Grand final results - VFL: Collingwood 9.6 (60) d. Essendon 3.9 (27); SAFA: North Adelaide 9.14 (68) d. South Adelaide 4.7 (31); STFA: North Hobart 4.11 (35) d. Lefroy 2.6 (18). Other premiers - WAFA: East Fremantle (on points); VFA: Richmond (on points); NTFA: City (on points).
Early Tasmanian great Fred Mcginnis.
Hobart-born FRED MCGINIS commenced his senior football career with local club City, but before long he ventured across the Bass Strait to try his luck in the 'big time' with Melbourne. Still aged only seventeen, he made his debut with the Redlegs in 1894, and it was immediately obvious that here was a rare champion in the making. By the time the VFL came into existence in 1897 he was, in the view of many, the finest exponent of the game in Victoria at the time, as his "splendid drop kicking, pertinacity in redeeming a mistake, determination in getting the ball, and coolness and quickness in passing it on to a team mate placed him in a class above his contemporaries". Playing as a rover, McGinis won the Champion of the Colony award in 1897, and continued to perform at a consistently high level for the next four years, with his only major weakness being that he was somewhat injury prone.
In 1900, McGinis' partnership with ruckmen 'Vic' Cumberland and George Moodie was a major factor in Melbourne's unexpected surge up the premiership ladder to take out the flag. The same trio also represented the VFL in intercolonial matches.
Tragically, in 1902 McGinis' sight began to deteriorate alarmingly, and he was forced to quit the game and return home to Tasmania. A testimonial match was hastily arranged prior to his departure in which a VFL representative side played and defeated a VFA combination 9.17 (71) to 4.5 (29).
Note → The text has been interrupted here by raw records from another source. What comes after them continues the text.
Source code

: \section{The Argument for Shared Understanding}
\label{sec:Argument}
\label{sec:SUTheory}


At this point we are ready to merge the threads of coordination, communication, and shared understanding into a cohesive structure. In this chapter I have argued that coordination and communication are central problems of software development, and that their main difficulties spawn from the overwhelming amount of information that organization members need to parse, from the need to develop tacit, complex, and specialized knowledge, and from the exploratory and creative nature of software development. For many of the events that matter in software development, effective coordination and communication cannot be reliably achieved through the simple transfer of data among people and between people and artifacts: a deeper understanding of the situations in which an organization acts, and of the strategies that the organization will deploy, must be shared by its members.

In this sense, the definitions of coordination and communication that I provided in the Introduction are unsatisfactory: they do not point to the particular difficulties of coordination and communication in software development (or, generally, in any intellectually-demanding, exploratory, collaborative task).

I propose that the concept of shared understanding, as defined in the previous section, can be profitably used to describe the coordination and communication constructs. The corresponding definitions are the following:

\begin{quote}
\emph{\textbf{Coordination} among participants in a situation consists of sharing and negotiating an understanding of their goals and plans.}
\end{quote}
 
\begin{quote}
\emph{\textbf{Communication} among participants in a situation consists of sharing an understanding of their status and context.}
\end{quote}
It was the first contest between the two bodies since the establishment of the VFL in 1897. The game, which was played at the MCG, attracted a crowd of roughly 7,000 and raised £500 for THE MCGINIS BENEFIT FUND.
 100 Years Of Football: The Story Of The Melbourne Football Club 1858-1958 by E.C.H.Taylor, pages 30-31.
John Worrall, pictured during his time as a player with Fitzroy
The 1902 season saw CARLTON appoint JOHN WORRALL to oversee the tea's training regime as well as to provide instruction and guidance on match days. In hindsight, he has come to be regarded as football's first coach, but he was certainly not the first person to be accorded that label. However, whereas clubs had appointed men as "coaches" before, their role had invariably been subsidiary to that of the team captain; Worrall, however, assumed complete control of all team-related matters, even donning football togs to participate in training. This revolutionary approach bore substantial fruit as, between 1906 and 1908, the Blues became the first team to win three consecutive VFL flags.
Jack Worrall went on to have a similar impact on the Essendon Football Club when he went there in 1911. In his debut season in charge, he lifted the club to its first premiership in a decade, and the following year he coached his team to the most conclusive VFL grand final win achieved up to that point, as the Same Old annihilated South Melbourne by 74 points.
After retiring as a coach at the end of the 1919 season, Worrall became a celebrated if somewhat opinionated sports writer. He died in 1937 at the age of seventy-seven.